Premium Profits From Affordable Housing
Affordable housing is topical across Australia. We face a daunting task of ensuring there is sufficient, safe, affordable and secure housing. More than ever, a variety of demographic groups are unable to access or afford appropriate housing either at all or in their preferred location.
Not only is this form of accommodation essential for the community, it also represents a terrific holistic investment for property investors.
The current housing market is tailored for larger property developers, producing four-bedroom, two-bathroom houses. Houses are being built as big as land area and planning laws allow.
The average house in Australia is over 250 m2. Put into context, it is possible to fit 22.6 Hong Kong houses into a single average Australian house.
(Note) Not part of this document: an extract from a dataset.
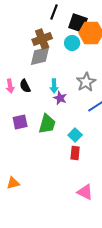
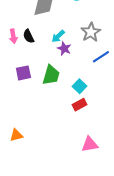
cyan arrow: (54, 86) -> (58, 36), turned 48
red rectangle: (75, 153) -> (80, 105), turned 56
pink triangle: (85, 192) -> (90, 144), turned -36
Theoretically, it would be possible to fit 56.5 people from Hong Kong in one Australian house!
At the same time, our average household sizes are decreasing. In 1960 our homes were 85m2 for 3.8 people, in 2011 it was 210m2 for 2.9 people and now we build the largest houses in the world at 246m2 with just over 2.5 in each household, resulting in over 12 million empty, unused or underutilised bedrooms across Australia. Yet we have a housing shortage!
The University of California’s four-year study followed 32 families around their house. The spaces mainly used were the entrance, dining room, kitchen, bedroom, family room and part of the bathroom. All of those extra living areas were simply not used.
If you build or buy 4 bedroom, 2 bathroom houses like the ‘run-of-the-mill’ investor, you are operating on the same level as everyone else, supplying a product that is so useless in the market.
As an example, in just one Australian State there are 3,700 people on a housing waiting list. 60% are couples and 20% singles. 80% of the waiting list require a studio or one bedroom style of accommodation but the makeup of the housing stock available (80% of the accommodation) is 3,4 and 5 bedroom housing!
However, if you design something that works well, is functional and has the ability to transform itself with the number of rooms it provides, you are now appealing to this largely unmet segment of the market.
By you, the investor, implementing an intelligent design, better-utilising space, and enabling multiple people (or family units) to share a dwelling, you can unlock very exciting possibilities for multiple types of residents. These properties are more accessible and affordable; they bring a sense of community and security.
Around the country, State and Local Governments are offering incentives for you to provide this style of accommodation. They know they need to provide funding to move forward and offer financial incentives for people to make money, as well as providing product for the market.
In reality, we are talking about smaller homes and micro-apartments that have access to grass and outdoor space. People don’t want to live in units. They want to have their own outside area and a balcony just doesn't cut it!
People want their own space and their own bathroom. By providing a bathroom to a room, you are able to increase the rent by an average of $20-$30 per room. 4 bedrooms and you can add another $120 to your income, making a positive impression on cash flow.
More income means you can go and create another property. Whether you are a ‘mum and dad investor’, a full-time seasoned investor, or somewhere in between, the opportunity is there for you to fill a hole in the market.
How to make it possible
The demand for this style of property is from people who don’t want, or can’t afford, to spend $795 a week to rent a whole house. They are much happier having their own smaller, self-contained area requiring no maintenance, for half the cost and often with their utilities included.
The broad range of demographics included in our market are professionally employed people, i.e construction workers, doctors and nurses, the middle age tenant, those that by 2026 include 1/3 of people over 70 living on $399 or less, and, for our biggest growing statistic of homelessness being 55+ year old women.
All the research and our own projects show the definite need for accommodation like boarding houses, rooming houses; buildings with areas of self-contained compartments that also share some communal spaces.
The outcomes show that the cash flow is great, the capital growth is fabulous and manufactured growth is amazing. The icing on the cake is the win-win solutions for the investor (positive cashflow whilst supporting those in need), the tenant (having appropriate and affordable accommodation), and the Government (reduced pressure to provide the solution alone).